Make Room for Pro-Life Democrats
Democrats think all pro-life voters are conservative. But there are millions of votes at stake in this liberal miscalculation.
BY: Jim Wallis
But if the Democrats were really smart they would do something more. And indeed, this is what candidate John Kerry should do. The Democrats could affirm that they are still the pro-choice party, but then also say what most Americans believe: that the abortion rate in America is much too high for a good, healthy society that respects both women and children. They could make a serious public commitment to actually do something about significantly reducing the abortion rate. Abortion is historically used as a symbolic issue in campaigns, and then forgotten when the election is over. Republicans win elections on the basis of their anti-abortion position, and then proceed to ignore the issue (and the nation's abortion rate, highest in the industrial world) by doing nothing to reduce the number of abortions.
Democrats could vow to change that by uniting both pro-choice and pro-life constituencies around goals that could become the basis for some new common ground, i.e. really targeting the problems of teen pregnancy and adoption reform-so critical to reducing abortion-while offering real support and meaningful alternatives for women at greater risk for unwanted pregnancies, especially low-income women.

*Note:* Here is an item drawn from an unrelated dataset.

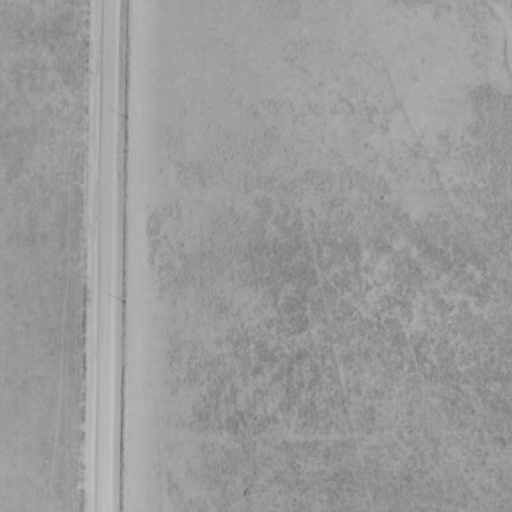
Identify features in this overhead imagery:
road: (112, 256)
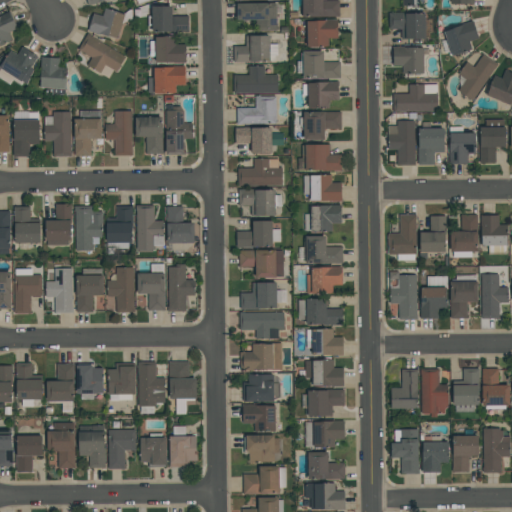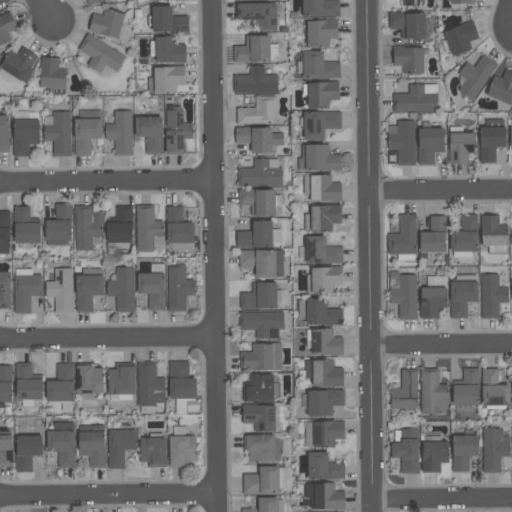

John Kerry, while reasserting his pro-choice stance, could also credibly assert his Catholic faith as a motivator to save unborn lives by dramatically reducing the abortion rate. Given the bitter partisan division on the issue of abortion, it may be that the Democrats are the only ones who could initiate a common project to make abortion truly "rare" in America.
But beneath the strong convictions felt by many Christians on abortion is something deeper than politics. The most thoughtful ones speak of "a consistent ethic of life" that derives from the heart of Catholic social teaching. It was Chicago Cardinal Joseph Bernadin who coined the phrase "a seamless garment of life" which clearly linked the "life issues" of abortion, euthanasia, capital punishment, nuclear weapons, poverty, and racism all as critical components. The Catholic bishops themselves teach against single-issue voting that focuses on only one concern, such as abortion, to the neglect of all the rest.
The tragedy is, in America today one can't vote for a consistent ethic of life. Republicans stress some life issues, Democrats others, while both violate the seamless garment of life on several vital matters. But the consistent life ethic still serves as an invaluable plumb line by which to evaluate all political candidates and parties.